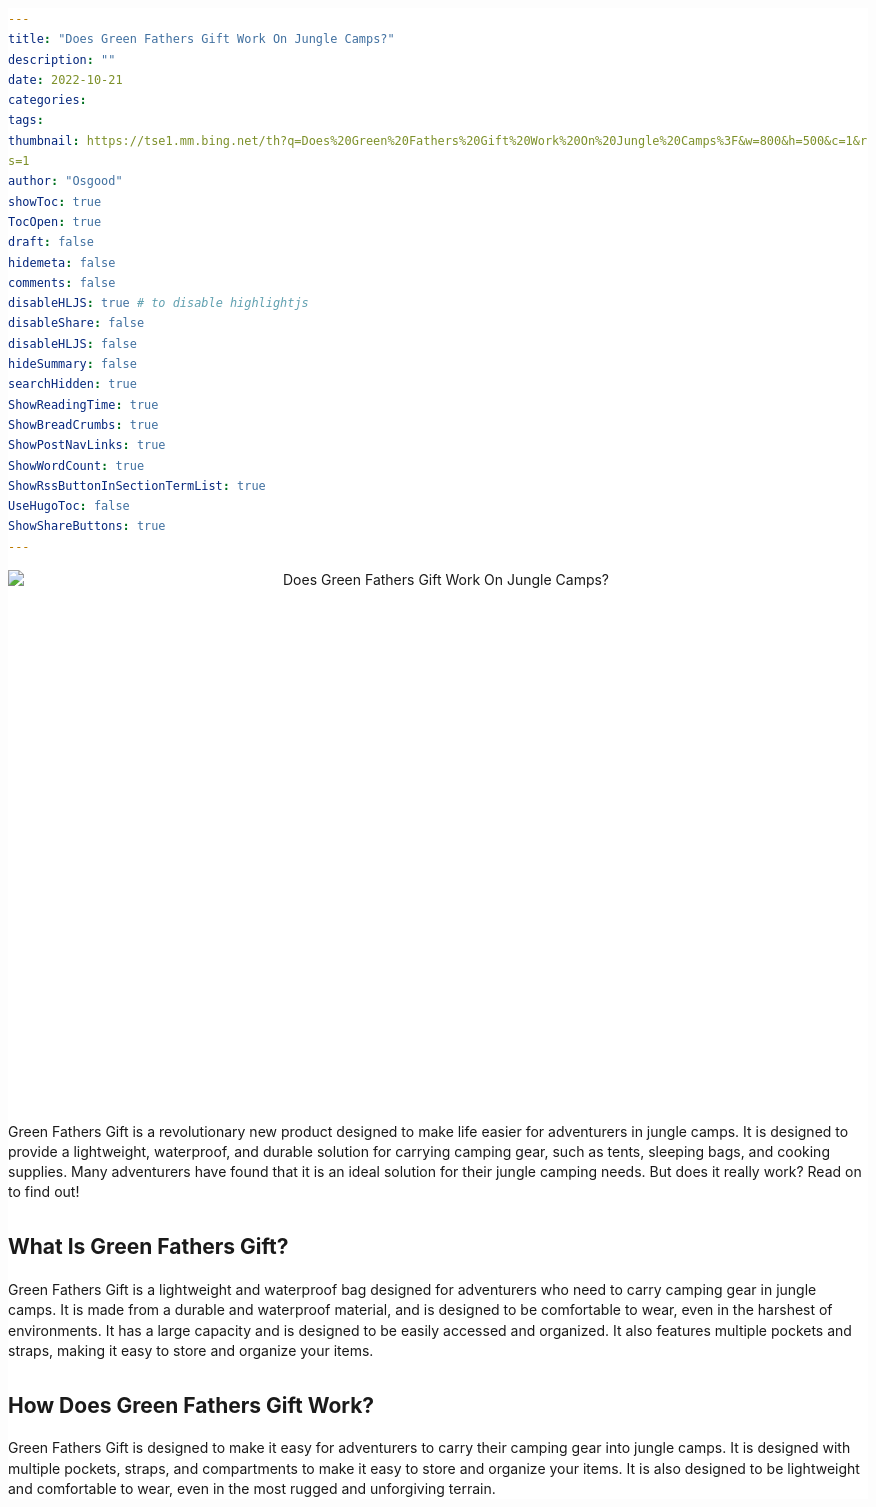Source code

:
 ```yaml
---
title: "Does Green Fathers Gift Work On Jungle Camps?"
description: ""
date: 2022-10-21
categories: 
tags: 
thumbnail: https://tse1.mm.bing.net/th?q=Does%20Green%20Fathers%20Gift%20Work%20On%20Jungle%20Camps%3F&w=800&h=500&c=1&rs=1
author: "Osgood"
showToc: true
TocOpen: true
draft: false
hidemeta: false
comments: false
disableHLJS: true # to disable highlightjs
disableShare: false
disableHLJS: false
hideSummary: false
searchHidden: true
ShowReadingTime: true
ShowBreadCrumbs: true
ShowPostNavLinks: true
ShowWordCount: true
ShowRssButtonInSectionTermList: true
UseHugoToc: false
ShowShareButtons: true
---
```


<center>
	<img src="https://tse1.mm.bing.net/th?q=Does%20Green%20Fathers%20Gift%20Work%20On%20Jungle%20Camps%3F&w=800&h=500&c=1&rs=1" alt="Does Green Fathers Gift Work On Jungle Camps?" width="800" height="500" style="display: block; width: 100%; height: auto">
</center>

<p>Green Fathers Gift is a revolutionary new product designed to make life easier for adventurers in jungle camps. It is designed to provide a lightweight, waterproof, and durable solution for carrying camping gear, such as tents, sleeping bags, and cooking supplies. Many adventurers have found that it is an ideal solution for their jungle camping needs. But does it really work? Read on to find out!</p>

<h2>What Is Green Fathers Gift?</h2>

<p>Green Fathers Gift is a lightweight and waterproof bag designed for adventurers who need to carry camping gear in jungle camps. It is made from a durable and waterproof material, and is designed to be comfortable to wear, even in the harshest of environments. It has a large capacity and is designed to be easily accessed and organized. It also features multiple pockets and straps, making it easy to store and organize your items. </p>

<h2>How Does Green Fathers Gift Work?</h2>

<p>Green Fathers Gift is designed to make it easy for adventurers to carry their camping gear into jungle camps. It is designed with multiple pockets, straps, and compartments to make it easy to store and organize your items. It is also designed to be lightweight and comfortable to wear, even in the most rugged and unforgiving terrain. </p>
────────
**WHAT TO WORK ON:** Please retype the data exactly. The pictures do not go in.

**SOLUTION TO THIS EXERCISE:**
Source code

:
 ```yaml
---
title: "Does Green Fathers Gift Work On Jungle Camps?"
description: ""
date: 2022-10-21
categories: 
tags: 
thumbnail: https://tse1.mm.bing.net/th?q=Does%20Green%20Fathers%20Gift%20Work%20On%20Jungle%20Camps%3F&w=800&h=500&c=1&rs=1
author: "Osgood"
showToc: true
TocOpen: true
draft: false
hidemeta: false
comments: false
disableHLJS: true # to disable highlightjs
disableShare: false
disableHLJS: false
hideSummary: false
searchHidden: true
ShowReadingTime: true
ShowBreadCrumbs: true
ShowPostNavLinks: true
ShowWordCount: true
ShowRssButtonInSectionTermList: true
UseHugoToc: false
ShowShareButtons: true
---
```


<center>
	<img src="https://tse1.mm.bing.net/th?q=Does%20Green%20Fathers%20Gift%20Work%20On%20Jungle%20Camps%3F&w=800&h=500&c=1&rs=1" alt="Does Green Fathers Gift Work On Jungle Camps?" width="800" height="500" style="display: block; width: 100%; height: auto">
</center>

<p>Green Fathers Gift is a revolutionary new product designed to make life easier for adventurers in jungle camps. It is designed to provide a lightweight, waterproof, and durable solution for carrying camping gear, such as tents, sleeping bags, and cooking supplies. Many adventurers have found that it is an ideal solution for their jungle camping needs. But does it really work? Read on to find out!</p>

<h2>What Is Green Fathers Gift?</h2>

<p>Green Fathers Gift is a lightweight and waterproof bag designed for adventurers who need to carry camping gear in jungle camps. It is made from a durable and waterproof material, and is designed to be comfortable to wear, even in the harshest of environments. It has a large capacity and is designed to be easily accessed and organized. It also features multiple pockets and straps, making it easy to store and organize your items. </p>

<h2>How Does Green Fathers Gift Work?</h2>

<p>Green Fathers Gift is designed to make it easy for adventurers to carry their camping gear into jungle camps. It is designed with multiple pockets, straps, and compartments to make it easy to store and organize your items. It is also designed to be lightweight and comfortable to wear, even in the most rugged and unforgiving terrain. </p>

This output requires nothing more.